Experimental study of the quasi-static and dynamic fracture toughness of notched and repaired concrete using semi-circular bend method

Abstract

Concrete constructions commonly contain cracks or defects during forming and service, repair operations are necessary in many situations. However, limited investigations conducted on the dynamic fracture toughness (DFT) of repaired concrete structures. This paper investigates the cracking behavior of concrete structures through notched dynamic semi-circular bend (NSCB) tests performed using a split Hopkinson pressure bar (SHPB) apparatus with two measurement techniques, namely digital image correlation (DIC) and crack propagation gauge (CPG), to capture the flying half angular velocity and crack propagation speed of NSCB concrete specimens under various loads. The results demonstrate a linear increase in both DFT and crack propagation speed of concrete with the loading rate. Additionally, a threshold value exists beyond which the crack speed stabilizes, and the DFT is not evidently influenced by the notch depths.
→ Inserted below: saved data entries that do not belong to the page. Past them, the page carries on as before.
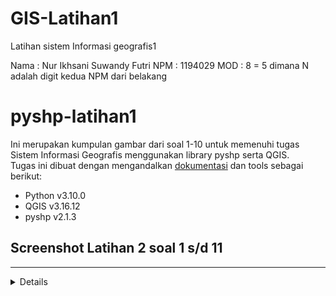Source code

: # GIS-Latihan1
Latihan sistem Informasi geografis1

Nama : Nur Ikhsani Suwandy Futri
NPM : 1194029
MOD : 8 = 5 dimana N adalah digit kedua NPM dari belakang  


# pyshp-latihan1
Ini merupakan kumpulan gambar dari soal 1-10 untuk memenuhi tugas Sistem Informasi Geografis menggunakan library pyshp serta QGIS.\
Tugas ini dibuat dengan mengandalkan [dokumentasi](https://pypi.org/project/pyshp/ "dokumentasi") dan tools sebagai berikut:
- Python v3.10.0
- QGIS v3.16.12
- pyshp v2.1.3

## Screenshot Latihan 2 soal 1 s/d 11
------------
<details>

### Soal 1

![App Screenshot](./hasil_membaca_shapefile/1.png)

### Soal 2

![App Screenshot](./hasil_membaca_shapefile/2.png)

### Soal 3

![App Screenshot](./hasil_membaca_shapefile/3.png)

### Soal 4

![App Screenshot](./hasil_membaca_shapefile/4.png)

### Soal 5

![App Screenshot](./hasil_membaca_shapefile/5.png)

### Soal 6

![App Screenshot](./hasil_membaca_shapefile/6.png)

### Soal 7

![App Screenshot](./hasil_membaca_shapefile/7.png)

### Soal 8

![App Screenshot](./hasil/lat2-8.png)

### Soal 9

![App Screenshot](./hasil_membaca_shapefile/9.png)

### Soal 10

![App Screenshot](./hasil_membaca_shapefile/10.png)

### Soal 11

![App Screenshot](./hasil_membaca_shapefile/11.png)
</details>





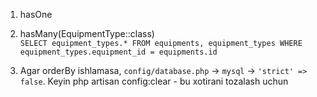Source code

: 1. hasOne

2. hasMany(EquipmentType::class)<br>
``SELECT equipment_types.* FROM equipments, equipment_types WHERE equipment_types.equipment_id = equipments.id``

3. Agar orderBy ishlamasa, `config/database.php` -> `mysql` -> `'strict' => false`. Keyin php artisan config:clear - bu xotirani tozalash uchun
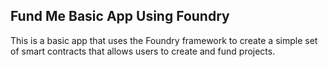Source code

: ## Fund Me Basic App Using Foundry

This is a basic app that uses the Foundry framework to create a simple set of smart contracts that allows users to create and fund projects.

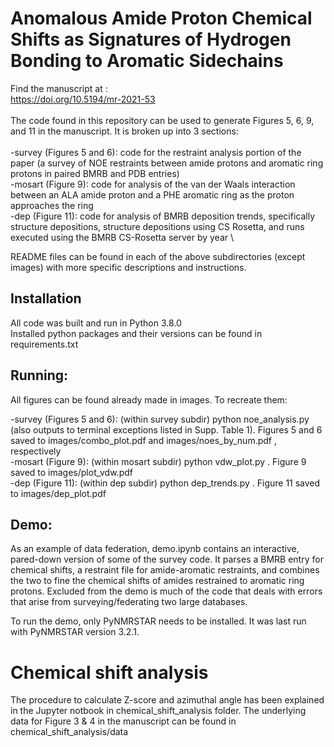 # Anomalous Amide Proton Chemical Shifts as Signatures of Hydrogen Bonding to Aromatic Sidechains

Find the manuscript at : \
https://doi.org/10.5194/mr-2021-53 \
\
The code found in this repository can be used to generate Figures 5, 6, 9, and 11 in the manuscript. It is broken up into 3 sections: \
\
  -survey (Figures 5 and 6): code for the restraint analysis portion of the paper (a survey of NOE restraints between amide protons and aromatic ring protons in paired BMRB and PDB entries) \
  -mosart (Figure 9): code for analysis of the van der Waals interaction between an ALA amide proton and a PHE aromatic ring as the proton approaches the ring \
  -dep (Figure 11): code for analysis of BMRB deposition trends, specifically structure depositions, structure depositions using CS Rosetta, and runs executed using the BMRB CS-Rosetta server by year \
  
README files can be found in each of the above subdirectories (except images) with more specific descriptions and instructions.

## Installation

All code was built and run in Python 3.8.0 \
Installed python packages and their versions can be found in requirements.txt


  
## Running:

All figures can be found already made in images. To recreate them:  


  -survey (Figures 5 and 6): (within survey subdir) python noe_analysis.py (also outputs to terminal exceptions listed in Supp. Table 1). Figures 5 and 6 saved to images/combo_plot.pdf and images/noes_by_num.pdf , respectively \
  -mosart (Figure 9): (within mosart subdir) python vdw_plot.py . Figure 9 saved to images/plot_vdw.pdf \
  -dep (Figure 11): (within dep subdir) python dep_trends.py . Figure 11 saved to images/dep_plot.pdf 
  
## Demo:
As an example of data federation, demo.ipynb contains an interactive, pared-down version of some of the survey code. It parses a BMRB entry for chemical shifts, a restraint file for amide-aromatic restraints, and combines the two to fine the chemical shifts of amides restrained to aromatic ring protons. Excluded from the demo is much of the code that deals with errors that arise from surveying/federating two large databases. 

To run the demo, only PyNMRSTAR needs to be installed. It was last run with PyNMRSTAR version 3.2.1.

# Chemical shift analysis
The procedure to calculate Z-score and azimuthal angle has been explained in the Jupyter notbook in chemical_shift_analysis folder. The underlying data for Figure 3 & 4 in the manuscript can be found in chemical_shift_analysis/data
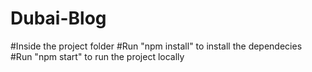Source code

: # Dubai-Blog

#Inside the project folder
#Run "npm install" to install the dependecies 
#Run "npm start" to run the project locally 
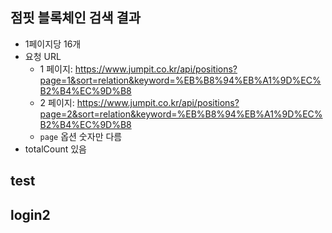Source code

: ## 점핏 블록체인 검색 결과
- 1페이지당 16개
- 요청 URL
  - 1 페이지: https://www.jumpit.co.kr/api/positions?page=1&sort=relation&keyword=%EB%B8%94%EB%A1%9D%EC%B2%B4%EC%9D%B8
  - 2 페이지: https://www.jumpit.co.kr/api/positions?page=2&sort=relation&keyword=%EB%B8%94%EB%A1%9D%EC%B2%B4%EC%9D%B8
  - `page` 옵션 숫자만 다름
- totalCount 있음

## test

## login2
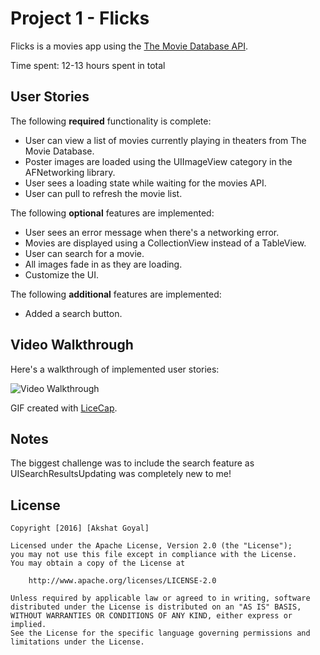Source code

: # Project 1 - Flicks

Flicks is a movies app using the [The Movie Database API](http://docs.themoviedb.apiary.io/#).

Time spent: 12-13 hours spent in total

## User Stories

The following **required** functionality is complete:

-  User can view a list of movies currently playing in theaters from The Movie Database.
-  Poster images are loaded using the UIImageView category in the AFNetworking library.
-  User sees a loading state while waiting for the movies API.
-  User can pull to refresh the movie list.

The following **optional** features are implemented:

-  User sees an error message when there's a networking error.
-  Movies are displayed using a CollectionView instead of a TableView.
-  User can search for a movie.
-  All images fade in as they are loading.
-  Customize the UI.

The following **additional** features are implemented:

- Added a search button.

## Video Walkthrough 

Here's a walkthrough of implemented user stories:

<img src='http://i.imgur.com/qIgsA01.gifv' title='Video Walkthrough' width='' alt='Video Walkthrough' />

GIF created with [LiceCap](http://www.cockos.com/licecap/).

## Notes

The biggest challenge was to include the search feature as UISearchResultsUpdating was completely new to me! 

## License

    Copyright [2016] [Akshat Goyal]

    Licensed under the Apache License, Version 2.0 (the "License");
    you may not use this file except in compliance with the License.
    You may obtain a copy of the License at

        http://www.apache.org/licenses/LICENSE-2.0

    Unless required by applicable law or agreed to in writing, software
    distributed under the License is distributed on an "AS IS" BASIS,
    WITHOUT WARRANTIES OR CONDITIONS OF ANY KIND, either express or implied.
    See the License for the specific language governing permissions and
    limitations under the License.
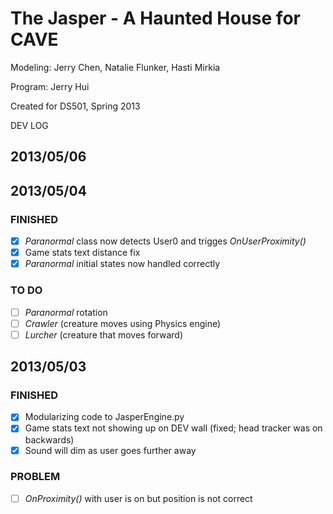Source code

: The Jasper - A Haunted House for CAVE
=====================================
Modeling: Jerry Chen, Natalie Flunker, Hasti Mirkia

Program: Jerry Hui

Created for DS501, Spring 2013

DEV LOG

## 2013/05/06

## 2013/05/04
### FINISHED
- [x] *Paranormal* class now detects User0 and trigges _OnUserProximity()_
- [x] Game stats text distance fix
- [x] *Paranormal* initial states now handled correctly

### TO DO
- [ ] *Paranormal* rotation
- [ ] *Crawler* (creature moves using Physics engine)
- [ ] *Lurcher* (creature that moves forward)

## 2013/05/03
### FINISHED
- [x] Modularizing code to JasperEngine.py
- [x] Game stats text not showing up on DEV wall (fixed; head tracker was on backwards)
- [x] Sound will dim as user goes further away

### PROBLEM
- [ ] _OnProximity()_ with user is on but position is not correct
The cracks propagate along the aggregates and remain mostly intact under a relatively low loading rate. With an increased loading rate, the damage pattern of some otherwise deflected aggregates changes resulting in crack penetration and significantly reducing the fracture surface roughness. Repaired specimens exhibit greater energy dissipation at the same loading rate, thereby producing flying fragments with lower kinetic energy, which can prevent secondary damage to internal personnel and structures.